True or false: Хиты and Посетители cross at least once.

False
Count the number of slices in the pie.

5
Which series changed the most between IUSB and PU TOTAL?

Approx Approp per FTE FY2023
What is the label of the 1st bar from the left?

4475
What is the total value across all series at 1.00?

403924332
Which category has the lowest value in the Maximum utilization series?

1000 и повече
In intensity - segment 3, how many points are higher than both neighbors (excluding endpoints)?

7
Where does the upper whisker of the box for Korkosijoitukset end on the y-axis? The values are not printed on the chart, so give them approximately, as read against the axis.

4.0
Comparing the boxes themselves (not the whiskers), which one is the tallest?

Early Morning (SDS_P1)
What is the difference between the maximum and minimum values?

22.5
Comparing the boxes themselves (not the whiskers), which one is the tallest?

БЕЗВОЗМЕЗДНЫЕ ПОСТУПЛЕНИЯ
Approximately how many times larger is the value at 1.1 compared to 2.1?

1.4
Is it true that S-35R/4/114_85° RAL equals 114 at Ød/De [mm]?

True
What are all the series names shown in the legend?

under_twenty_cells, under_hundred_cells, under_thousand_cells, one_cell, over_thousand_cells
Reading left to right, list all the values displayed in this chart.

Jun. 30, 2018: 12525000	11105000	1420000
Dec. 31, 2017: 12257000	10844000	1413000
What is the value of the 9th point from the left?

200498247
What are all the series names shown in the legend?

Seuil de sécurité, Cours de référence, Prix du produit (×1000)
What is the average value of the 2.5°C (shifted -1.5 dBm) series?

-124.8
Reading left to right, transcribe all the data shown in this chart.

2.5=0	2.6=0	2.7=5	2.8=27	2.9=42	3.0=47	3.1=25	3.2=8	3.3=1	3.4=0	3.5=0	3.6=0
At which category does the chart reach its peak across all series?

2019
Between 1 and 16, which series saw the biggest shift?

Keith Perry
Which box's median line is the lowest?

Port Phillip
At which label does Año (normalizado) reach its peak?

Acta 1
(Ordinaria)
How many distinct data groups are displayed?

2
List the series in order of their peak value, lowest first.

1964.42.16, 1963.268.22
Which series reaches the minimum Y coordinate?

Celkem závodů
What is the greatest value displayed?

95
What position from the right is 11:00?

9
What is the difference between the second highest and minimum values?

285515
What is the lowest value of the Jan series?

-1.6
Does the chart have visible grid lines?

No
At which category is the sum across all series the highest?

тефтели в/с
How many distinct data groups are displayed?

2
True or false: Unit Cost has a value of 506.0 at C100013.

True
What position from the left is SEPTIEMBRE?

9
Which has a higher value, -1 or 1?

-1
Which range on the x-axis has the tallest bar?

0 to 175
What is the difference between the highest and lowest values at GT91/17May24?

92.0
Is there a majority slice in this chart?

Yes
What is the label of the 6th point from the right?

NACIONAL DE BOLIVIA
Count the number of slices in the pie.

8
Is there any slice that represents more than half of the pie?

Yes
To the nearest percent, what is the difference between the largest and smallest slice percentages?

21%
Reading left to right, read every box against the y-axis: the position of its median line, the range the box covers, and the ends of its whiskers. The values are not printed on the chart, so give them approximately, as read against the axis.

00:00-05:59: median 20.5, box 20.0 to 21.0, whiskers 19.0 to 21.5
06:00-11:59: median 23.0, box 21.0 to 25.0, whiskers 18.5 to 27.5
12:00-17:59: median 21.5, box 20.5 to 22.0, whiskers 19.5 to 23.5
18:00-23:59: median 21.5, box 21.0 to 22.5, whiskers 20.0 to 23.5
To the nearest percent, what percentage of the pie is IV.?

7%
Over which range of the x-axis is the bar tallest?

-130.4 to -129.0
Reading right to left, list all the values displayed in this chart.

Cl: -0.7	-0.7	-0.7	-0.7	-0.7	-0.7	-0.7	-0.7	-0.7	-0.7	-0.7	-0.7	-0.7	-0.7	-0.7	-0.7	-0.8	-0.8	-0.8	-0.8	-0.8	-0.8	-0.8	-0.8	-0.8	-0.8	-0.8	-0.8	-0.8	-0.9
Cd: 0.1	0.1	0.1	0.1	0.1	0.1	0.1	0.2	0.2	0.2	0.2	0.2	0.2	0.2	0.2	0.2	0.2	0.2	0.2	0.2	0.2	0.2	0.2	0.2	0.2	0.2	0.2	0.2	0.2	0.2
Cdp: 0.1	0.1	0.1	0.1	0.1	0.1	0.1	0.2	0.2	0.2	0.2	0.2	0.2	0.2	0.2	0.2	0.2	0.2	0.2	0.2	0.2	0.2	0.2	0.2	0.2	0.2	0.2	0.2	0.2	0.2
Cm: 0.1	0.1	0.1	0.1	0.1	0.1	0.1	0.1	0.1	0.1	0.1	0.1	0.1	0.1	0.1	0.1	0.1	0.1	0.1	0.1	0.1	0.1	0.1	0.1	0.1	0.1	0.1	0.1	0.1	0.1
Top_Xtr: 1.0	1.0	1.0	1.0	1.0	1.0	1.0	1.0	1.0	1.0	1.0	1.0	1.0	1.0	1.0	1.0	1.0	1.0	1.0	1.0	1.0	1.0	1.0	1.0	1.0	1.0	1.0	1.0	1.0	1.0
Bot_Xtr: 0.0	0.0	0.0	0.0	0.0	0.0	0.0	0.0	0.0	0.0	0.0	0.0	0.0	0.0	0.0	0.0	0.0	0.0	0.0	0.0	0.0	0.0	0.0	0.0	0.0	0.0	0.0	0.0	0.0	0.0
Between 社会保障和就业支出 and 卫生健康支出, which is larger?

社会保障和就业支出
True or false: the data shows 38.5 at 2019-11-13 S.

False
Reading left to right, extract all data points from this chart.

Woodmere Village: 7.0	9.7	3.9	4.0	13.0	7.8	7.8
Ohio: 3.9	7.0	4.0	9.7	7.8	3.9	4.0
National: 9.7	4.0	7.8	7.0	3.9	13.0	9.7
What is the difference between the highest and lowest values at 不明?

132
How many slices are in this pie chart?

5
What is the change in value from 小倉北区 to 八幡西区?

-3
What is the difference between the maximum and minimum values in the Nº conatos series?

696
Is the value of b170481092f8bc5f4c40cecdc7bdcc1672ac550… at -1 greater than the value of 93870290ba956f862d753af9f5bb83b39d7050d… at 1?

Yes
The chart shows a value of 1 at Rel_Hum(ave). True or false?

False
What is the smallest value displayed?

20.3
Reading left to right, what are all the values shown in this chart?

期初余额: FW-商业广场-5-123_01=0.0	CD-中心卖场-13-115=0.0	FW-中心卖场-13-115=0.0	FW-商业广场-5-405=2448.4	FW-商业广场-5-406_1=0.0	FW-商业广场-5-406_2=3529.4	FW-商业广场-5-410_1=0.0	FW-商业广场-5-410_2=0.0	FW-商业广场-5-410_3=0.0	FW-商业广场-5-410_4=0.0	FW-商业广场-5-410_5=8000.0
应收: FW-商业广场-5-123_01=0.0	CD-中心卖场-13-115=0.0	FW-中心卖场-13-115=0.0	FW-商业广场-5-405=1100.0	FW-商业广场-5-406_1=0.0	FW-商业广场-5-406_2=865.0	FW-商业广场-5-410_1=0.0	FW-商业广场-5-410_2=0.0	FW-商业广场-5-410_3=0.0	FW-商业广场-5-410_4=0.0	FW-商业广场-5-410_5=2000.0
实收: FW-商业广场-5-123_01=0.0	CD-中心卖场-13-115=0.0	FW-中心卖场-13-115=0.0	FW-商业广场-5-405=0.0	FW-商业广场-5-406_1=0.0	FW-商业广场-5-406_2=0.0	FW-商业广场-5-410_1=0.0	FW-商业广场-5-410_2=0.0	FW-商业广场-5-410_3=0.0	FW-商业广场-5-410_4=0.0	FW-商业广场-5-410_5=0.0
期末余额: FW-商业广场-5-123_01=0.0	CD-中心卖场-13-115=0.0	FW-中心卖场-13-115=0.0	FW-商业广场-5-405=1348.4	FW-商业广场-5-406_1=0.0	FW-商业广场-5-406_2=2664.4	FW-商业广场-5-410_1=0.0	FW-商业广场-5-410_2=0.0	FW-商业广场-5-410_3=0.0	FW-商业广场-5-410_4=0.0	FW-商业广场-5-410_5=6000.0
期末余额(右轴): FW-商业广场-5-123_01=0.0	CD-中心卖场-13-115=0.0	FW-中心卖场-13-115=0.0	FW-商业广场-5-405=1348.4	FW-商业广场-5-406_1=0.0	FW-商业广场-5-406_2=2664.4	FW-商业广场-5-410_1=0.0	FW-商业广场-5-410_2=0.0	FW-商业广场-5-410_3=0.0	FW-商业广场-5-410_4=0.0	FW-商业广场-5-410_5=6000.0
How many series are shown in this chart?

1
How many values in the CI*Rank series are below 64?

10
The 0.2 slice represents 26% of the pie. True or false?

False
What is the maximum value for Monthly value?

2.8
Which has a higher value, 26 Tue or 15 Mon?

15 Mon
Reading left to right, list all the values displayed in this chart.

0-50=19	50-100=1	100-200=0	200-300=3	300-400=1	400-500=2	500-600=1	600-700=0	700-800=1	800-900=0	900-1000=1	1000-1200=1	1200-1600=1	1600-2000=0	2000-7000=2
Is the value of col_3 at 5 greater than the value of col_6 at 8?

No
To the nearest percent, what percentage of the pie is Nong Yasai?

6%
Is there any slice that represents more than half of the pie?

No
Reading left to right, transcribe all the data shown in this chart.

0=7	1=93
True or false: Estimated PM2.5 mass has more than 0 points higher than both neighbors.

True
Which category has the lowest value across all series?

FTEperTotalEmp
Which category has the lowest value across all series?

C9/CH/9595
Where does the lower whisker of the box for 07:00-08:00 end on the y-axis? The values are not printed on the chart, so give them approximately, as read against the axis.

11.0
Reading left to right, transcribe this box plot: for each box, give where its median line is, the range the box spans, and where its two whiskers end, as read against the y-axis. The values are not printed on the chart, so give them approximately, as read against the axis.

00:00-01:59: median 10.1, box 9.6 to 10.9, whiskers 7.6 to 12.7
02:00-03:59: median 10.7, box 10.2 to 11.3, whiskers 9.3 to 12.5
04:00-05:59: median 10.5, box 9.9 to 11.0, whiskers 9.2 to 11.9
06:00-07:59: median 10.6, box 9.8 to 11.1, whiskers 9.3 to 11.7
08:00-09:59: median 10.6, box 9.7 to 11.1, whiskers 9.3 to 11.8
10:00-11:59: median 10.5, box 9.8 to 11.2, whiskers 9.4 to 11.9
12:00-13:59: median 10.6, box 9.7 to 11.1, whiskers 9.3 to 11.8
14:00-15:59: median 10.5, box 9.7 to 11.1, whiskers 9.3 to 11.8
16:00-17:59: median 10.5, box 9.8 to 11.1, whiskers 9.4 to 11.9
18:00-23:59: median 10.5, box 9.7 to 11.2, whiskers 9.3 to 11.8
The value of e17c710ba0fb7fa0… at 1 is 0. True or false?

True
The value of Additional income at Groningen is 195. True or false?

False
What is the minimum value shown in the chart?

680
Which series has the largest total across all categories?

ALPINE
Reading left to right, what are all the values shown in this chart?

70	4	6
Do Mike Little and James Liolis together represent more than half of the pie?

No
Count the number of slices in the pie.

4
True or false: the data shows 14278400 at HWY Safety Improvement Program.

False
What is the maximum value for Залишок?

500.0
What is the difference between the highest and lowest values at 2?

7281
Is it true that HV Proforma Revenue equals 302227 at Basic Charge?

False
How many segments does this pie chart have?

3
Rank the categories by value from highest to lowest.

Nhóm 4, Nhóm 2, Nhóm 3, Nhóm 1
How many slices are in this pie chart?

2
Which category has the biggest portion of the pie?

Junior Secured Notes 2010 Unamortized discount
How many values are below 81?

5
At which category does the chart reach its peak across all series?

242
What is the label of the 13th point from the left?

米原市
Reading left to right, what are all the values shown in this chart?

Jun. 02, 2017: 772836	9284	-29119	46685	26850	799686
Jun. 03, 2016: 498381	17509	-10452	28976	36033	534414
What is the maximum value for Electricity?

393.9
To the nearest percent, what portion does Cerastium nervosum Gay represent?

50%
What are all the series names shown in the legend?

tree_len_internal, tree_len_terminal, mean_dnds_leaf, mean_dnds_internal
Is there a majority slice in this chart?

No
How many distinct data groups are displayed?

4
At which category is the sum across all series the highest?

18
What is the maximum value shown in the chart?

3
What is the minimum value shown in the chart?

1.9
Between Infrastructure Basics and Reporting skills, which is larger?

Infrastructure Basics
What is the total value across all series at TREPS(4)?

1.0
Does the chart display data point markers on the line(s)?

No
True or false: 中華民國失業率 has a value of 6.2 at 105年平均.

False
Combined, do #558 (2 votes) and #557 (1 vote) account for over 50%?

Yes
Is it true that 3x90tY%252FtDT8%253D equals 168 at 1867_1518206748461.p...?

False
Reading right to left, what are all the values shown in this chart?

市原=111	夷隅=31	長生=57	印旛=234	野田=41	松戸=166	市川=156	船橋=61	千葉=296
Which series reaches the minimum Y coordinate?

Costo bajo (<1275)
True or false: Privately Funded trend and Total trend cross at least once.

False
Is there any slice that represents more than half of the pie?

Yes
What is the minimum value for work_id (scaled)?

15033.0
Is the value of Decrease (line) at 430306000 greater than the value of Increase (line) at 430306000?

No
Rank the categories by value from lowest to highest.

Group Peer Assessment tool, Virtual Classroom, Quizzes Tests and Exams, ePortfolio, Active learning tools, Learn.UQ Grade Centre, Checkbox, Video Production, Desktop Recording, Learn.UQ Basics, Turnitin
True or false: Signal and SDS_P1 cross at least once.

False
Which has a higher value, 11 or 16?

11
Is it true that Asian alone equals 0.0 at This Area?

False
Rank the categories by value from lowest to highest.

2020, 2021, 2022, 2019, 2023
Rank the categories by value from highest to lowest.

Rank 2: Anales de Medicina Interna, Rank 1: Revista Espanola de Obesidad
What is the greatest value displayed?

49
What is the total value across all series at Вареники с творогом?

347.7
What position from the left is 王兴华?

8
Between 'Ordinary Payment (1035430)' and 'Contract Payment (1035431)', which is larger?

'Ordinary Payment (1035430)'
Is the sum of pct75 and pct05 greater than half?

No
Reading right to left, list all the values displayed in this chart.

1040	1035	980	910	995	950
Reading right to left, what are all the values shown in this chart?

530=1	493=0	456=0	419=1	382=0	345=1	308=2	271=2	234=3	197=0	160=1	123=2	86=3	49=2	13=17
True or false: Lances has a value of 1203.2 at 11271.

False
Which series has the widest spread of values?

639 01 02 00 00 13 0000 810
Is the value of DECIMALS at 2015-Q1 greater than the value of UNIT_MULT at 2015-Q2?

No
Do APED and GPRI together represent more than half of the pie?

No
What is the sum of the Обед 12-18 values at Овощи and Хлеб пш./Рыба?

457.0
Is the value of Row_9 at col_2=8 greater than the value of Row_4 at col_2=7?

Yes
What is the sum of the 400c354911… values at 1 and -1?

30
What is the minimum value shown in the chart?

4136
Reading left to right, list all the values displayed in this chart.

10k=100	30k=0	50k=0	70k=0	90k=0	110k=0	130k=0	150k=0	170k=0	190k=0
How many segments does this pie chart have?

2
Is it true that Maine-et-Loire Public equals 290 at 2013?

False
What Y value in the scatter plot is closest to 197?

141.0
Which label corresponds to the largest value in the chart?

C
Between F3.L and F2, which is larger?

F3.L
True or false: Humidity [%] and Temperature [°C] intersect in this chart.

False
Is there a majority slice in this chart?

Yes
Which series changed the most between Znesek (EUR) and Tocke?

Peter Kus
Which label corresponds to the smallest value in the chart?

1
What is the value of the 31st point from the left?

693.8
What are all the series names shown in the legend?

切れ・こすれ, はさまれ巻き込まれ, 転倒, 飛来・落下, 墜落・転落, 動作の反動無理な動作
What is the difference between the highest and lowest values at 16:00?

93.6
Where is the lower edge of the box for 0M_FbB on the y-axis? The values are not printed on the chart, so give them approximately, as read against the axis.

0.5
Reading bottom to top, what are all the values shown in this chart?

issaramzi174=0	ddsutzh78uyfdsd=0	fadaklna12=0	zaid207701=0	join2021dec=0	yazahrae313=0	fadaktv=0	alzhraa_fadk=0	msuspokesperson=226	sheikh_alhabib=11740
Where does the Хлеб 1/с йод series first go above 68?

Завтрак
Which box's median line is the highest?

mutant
------------------------------------
**Job:**
Please locate each line in the entries above that contains the word "smallest" and copy those lines out. Case counts, so match only that exact capitalization.

**Output for this task:**
To the nearest percent, what is the difference between the largest and smallest slice percentages?
What is the smallest value displayed?
Which label corresponds to the smallest value in the chart?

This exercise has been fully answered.